What is being asked
Using the records that follow, reproduce exactly the lines starting at the line containing "Downloaded from genome.cshlp.org" and ending at the line containing "Differential allelic TF". Include both end lines and no pictures.

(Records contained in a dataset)

▬▬▬▬▬▬▬▬▬▬

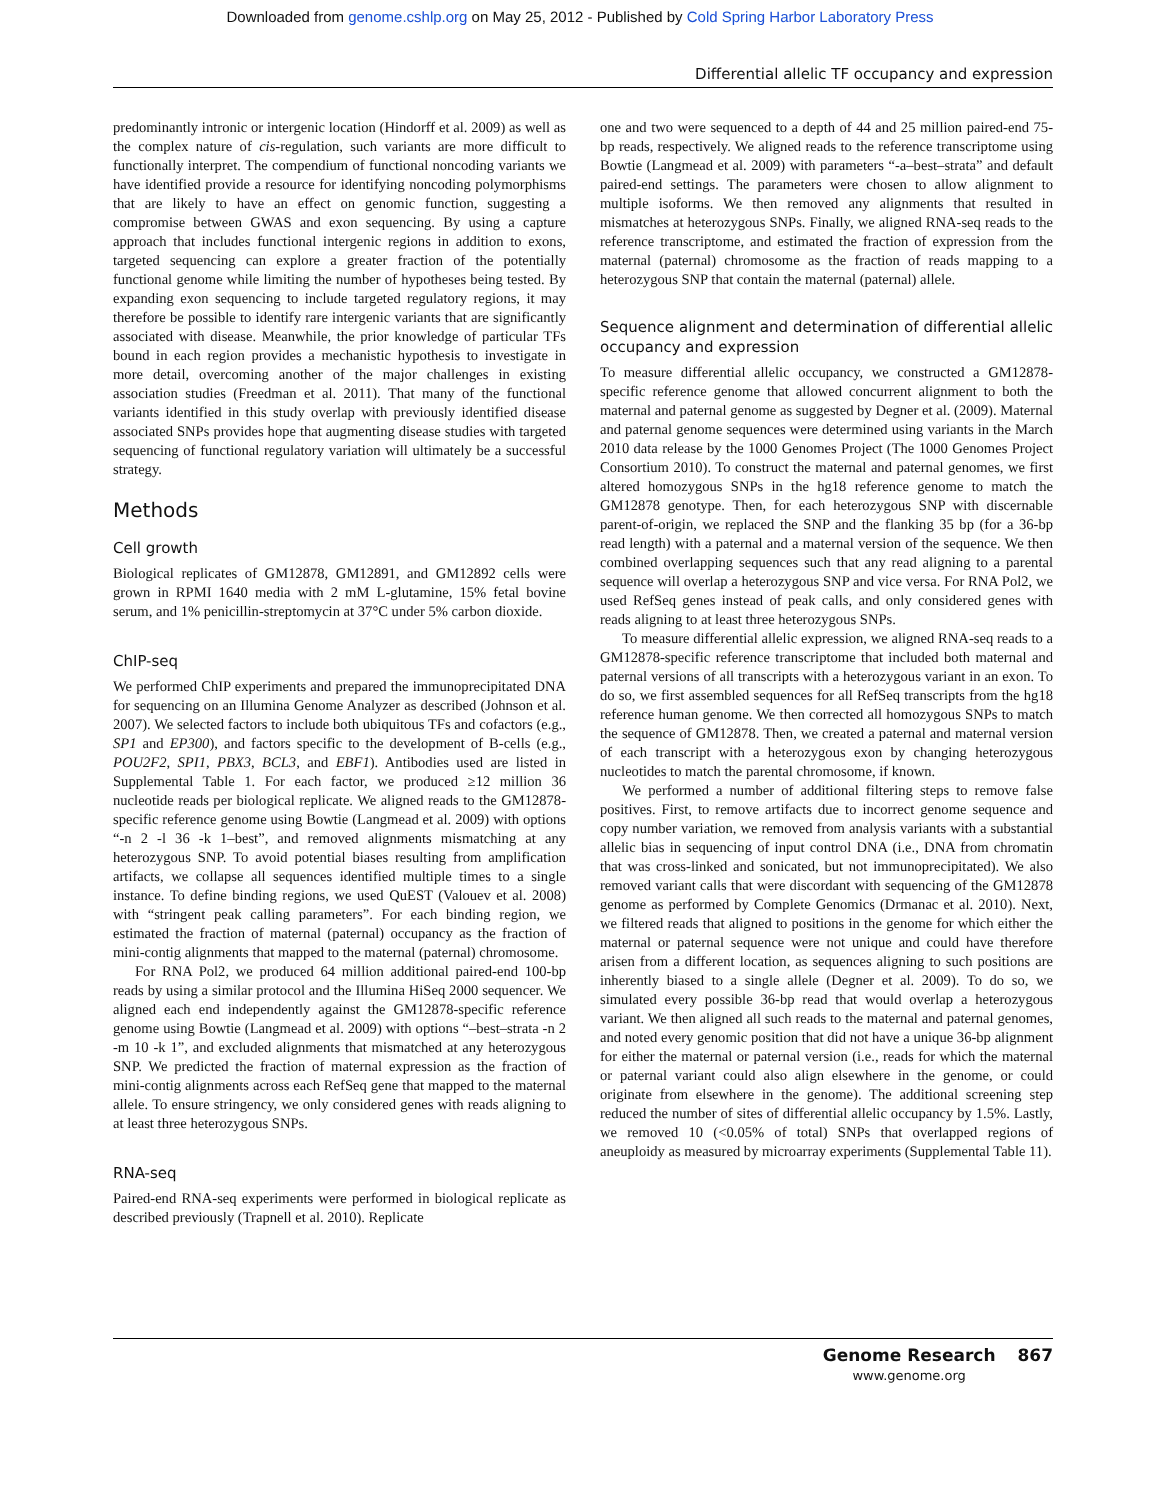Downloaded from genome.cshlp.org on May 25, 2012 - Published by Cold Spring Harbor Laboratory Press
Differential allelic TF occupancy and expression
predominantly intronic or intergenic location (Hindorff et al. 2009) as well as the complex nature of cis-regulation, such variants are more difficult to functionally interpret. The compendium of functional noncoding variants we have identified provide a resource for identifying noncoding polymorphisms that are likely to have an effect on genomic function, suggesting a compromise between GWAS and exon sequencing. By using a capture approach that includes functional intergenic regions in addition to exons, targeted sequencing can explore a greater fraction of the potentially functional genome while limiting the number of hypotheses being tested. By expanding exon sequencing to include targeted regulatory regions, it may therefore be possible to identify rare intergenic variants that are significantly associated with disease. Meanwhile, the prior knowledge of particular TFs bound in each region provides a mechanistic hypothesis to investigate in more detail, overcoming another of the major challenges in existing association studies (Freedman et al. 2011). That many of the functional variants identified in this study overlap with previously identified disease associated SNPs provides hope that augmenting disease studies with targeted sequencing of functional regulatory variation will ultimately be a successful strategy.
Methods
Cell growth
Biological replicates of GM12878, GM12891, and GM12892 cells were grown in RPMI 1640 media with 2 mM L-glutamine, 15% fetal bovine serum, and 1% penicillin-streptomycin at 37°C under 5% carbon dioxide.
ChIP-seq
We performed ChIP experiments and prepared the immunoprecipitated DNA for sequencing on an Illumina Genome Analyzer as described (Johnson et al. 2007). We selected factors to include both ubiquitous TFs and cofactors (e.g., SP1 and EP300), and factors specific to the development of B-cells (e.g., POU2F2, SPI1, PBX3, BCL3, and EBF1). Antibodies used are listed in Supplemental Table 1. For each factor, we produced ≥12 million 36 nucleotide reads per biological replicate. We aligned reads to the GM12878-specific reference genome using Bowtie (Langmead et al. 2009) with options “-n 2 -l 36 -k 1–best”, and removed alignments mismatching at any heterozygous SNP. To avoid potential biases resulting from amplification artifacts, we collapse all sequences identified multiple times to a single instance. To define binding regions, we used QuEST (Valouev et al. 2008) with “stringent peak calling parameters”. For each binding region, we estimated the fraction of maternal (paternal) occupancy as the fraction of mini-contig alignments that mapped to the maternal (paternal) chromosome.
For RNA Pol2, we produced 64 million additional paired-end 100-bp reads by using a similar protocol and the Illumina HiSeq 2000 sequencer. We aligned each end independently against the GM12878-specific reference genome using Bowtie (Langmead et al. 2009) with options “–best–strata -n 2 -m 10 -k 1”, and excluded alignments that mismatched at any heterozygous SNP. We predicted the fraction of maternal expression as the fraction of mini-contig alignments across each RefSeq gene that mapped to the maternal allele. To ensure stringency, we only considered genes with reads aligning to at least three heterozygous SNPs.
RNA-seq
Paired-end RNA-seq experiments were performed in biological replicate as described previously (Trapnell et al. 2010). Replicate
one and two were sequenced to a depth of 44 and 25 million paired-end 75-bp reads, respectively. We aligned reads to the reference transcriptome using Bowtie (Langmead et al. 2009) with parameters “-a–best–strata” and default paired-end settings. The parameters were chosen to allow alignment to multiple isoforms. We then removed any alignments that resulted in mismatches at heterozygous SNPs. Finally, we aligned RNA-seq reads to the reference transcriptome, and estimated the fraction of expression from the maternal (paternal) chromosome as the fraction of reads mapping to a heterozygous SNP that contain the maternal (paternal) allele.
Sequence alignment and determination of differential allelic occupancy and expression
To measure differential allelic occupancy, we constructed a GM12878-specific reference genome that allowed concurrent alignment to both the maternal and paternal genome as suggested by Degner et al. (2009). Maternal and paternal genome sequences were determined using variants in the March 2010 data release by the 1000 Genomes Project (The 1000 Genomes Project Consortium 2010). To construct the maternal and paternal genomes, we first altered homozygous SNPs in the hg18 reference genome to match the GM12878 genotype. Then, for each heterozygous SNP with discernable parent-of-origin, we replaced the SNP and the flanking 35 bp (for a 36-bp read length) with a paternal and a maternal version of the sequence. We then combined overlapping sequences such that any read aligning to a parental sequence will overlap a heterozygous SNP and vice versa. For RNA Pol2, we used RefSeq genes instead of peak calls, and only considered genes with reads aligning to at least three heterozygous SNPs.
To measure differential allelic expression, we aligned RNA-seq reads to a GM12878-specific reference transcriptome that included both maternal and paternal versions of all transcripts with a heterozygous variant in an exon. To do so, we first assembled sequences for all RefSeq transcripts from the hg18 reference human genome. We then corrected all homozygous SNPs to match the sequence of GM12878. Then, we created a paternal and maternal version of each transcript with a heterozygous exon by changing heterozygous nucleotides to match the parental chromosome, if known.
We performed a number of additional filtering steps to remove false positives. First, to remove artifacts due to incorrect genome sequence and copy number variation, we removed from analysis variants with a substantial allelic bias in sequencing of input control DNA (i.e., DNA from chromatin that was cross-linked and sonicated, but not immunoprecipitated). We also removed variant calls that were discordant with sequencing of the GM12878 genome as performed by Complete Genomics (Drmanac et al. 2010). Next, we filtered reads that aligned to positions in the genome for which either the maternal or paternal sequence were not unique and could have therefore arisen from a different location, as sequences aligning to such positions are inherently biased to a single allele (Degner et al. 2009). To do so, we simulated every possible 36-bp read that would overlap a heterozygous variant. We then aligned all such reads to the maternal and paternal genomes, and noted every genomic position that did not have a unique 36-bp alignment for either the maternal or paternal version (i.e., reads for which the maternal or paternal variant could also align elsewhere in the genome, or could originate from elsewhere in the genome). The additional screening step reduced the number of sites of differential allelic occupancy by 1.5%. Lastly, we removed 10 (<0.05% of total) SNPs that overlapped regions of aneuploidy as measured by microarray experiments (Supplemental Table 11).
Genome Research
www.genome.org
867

▬▬▬▬▬▬▬▬▬▬

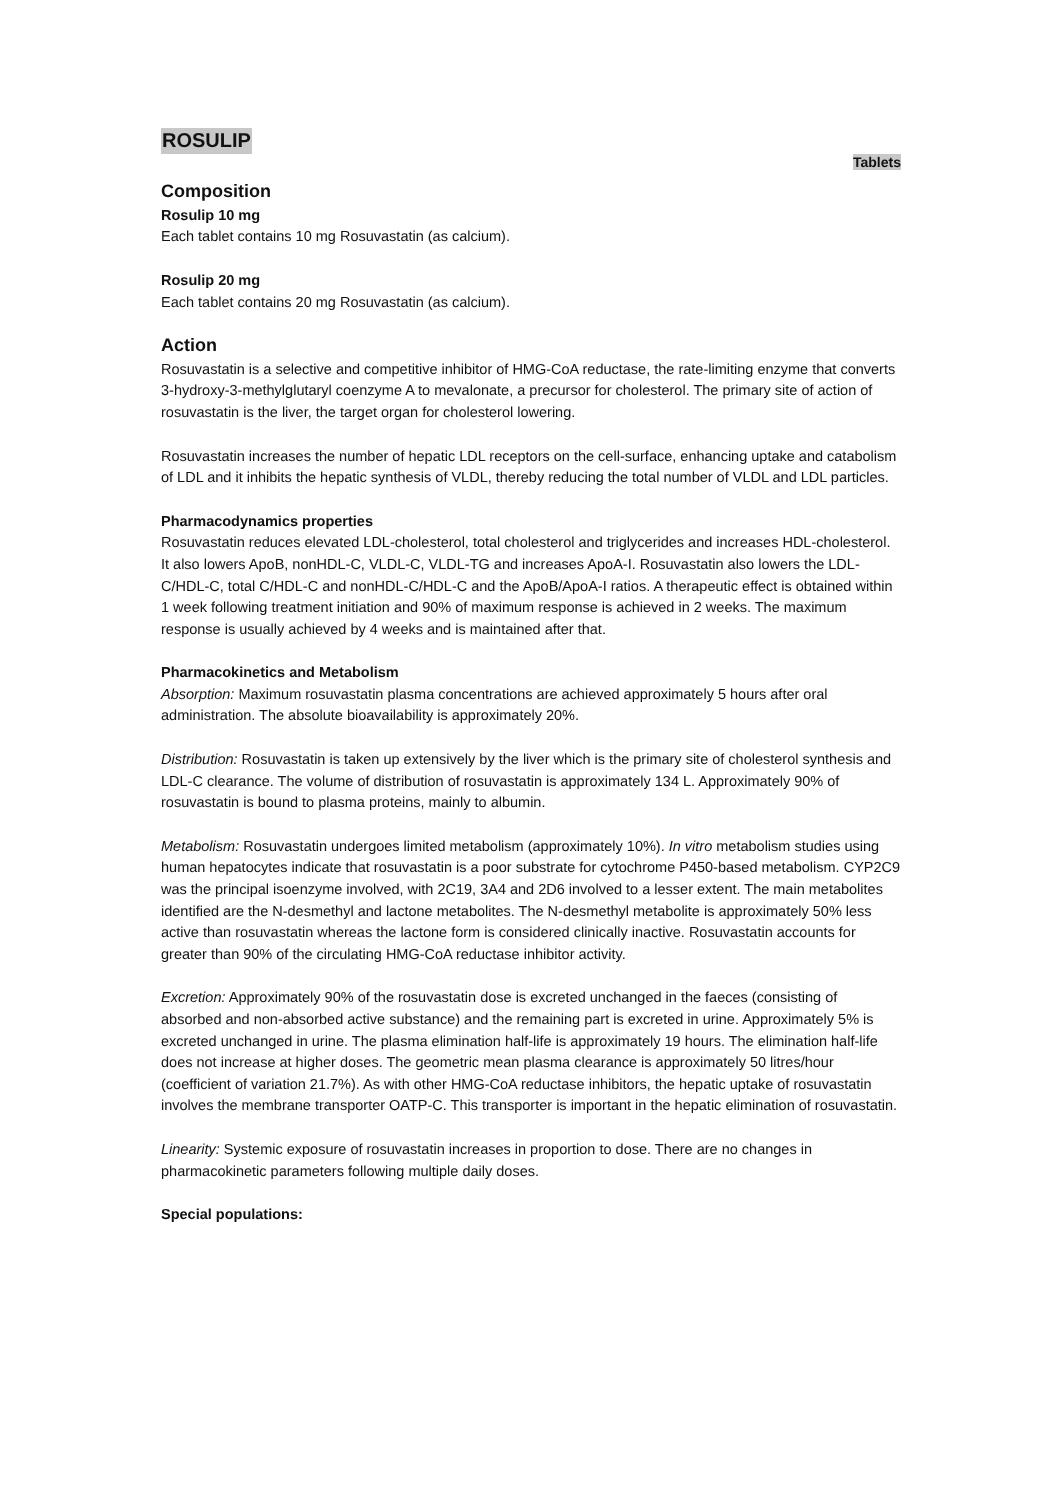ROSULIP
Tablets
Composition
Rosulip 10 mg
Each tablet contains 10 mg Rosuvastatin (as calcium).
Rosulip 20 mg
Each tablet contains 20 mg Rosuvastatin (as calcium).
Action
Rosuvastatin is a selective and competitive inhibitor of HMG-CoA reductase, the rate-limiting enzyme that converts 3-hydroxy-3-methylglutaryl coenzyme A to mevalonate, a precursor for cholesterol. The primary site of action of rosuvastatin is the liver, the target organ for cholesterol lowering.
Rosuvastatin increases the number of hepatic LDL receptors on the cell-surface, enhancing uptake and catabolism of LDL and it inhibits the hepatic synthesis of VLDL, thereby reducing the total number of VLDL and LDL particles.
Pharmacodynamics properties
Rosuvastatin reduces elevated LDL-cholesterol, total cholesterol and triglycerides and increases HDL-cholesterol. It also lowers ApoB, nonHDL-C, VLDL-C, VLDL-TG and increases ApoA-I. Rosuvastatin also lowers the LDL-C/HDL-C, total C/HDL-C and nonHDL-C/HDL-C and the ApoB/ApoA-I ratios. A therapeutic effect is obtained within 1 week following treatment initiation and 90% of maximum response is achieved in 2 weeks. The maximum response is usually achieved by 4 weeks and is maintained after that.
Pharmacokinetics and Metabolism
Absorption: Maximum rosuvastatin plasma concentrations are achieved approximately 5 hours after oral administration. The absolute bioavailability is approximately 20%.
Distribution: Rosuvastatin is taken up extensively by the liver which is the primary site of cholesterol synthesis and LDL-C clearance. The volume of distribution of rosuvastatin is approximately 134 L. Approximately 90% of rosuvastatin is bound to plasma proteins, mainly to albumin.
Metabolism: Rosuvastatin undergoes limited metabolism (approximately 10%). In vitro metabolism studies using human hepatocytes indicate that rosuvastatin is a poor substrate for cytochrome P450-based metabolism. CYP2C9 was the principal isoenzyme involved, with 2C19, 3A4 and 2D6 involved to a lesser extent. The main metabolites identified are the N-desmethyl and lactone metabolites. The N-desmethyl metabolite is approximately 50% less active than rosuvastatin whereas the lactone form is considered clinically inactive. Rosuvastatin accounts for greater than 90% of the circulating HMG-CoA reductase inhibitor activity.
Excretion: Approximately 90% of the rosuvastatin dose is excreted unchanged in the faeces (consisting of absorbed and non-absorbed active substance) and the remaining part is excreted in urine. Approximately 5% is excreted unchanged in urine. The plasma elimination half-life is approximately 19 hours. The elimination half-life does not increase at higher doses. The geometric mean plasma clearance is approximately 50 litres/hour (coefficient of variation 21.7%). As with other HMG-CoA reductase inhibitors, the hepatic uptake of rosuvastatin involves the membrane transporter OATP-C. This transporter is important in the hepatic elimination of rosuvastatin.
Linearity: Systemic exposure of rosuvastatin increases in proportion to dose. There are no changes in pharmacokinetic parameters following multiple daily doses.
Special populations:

▬▬▬▬▬▬▬▬▬▬

Exercise response
Downloaded from genome.cshlp.org on May 25, 2012 - Published by Cold Spring Harbor Laboratory Press
Differential allelic TF occupancy and expression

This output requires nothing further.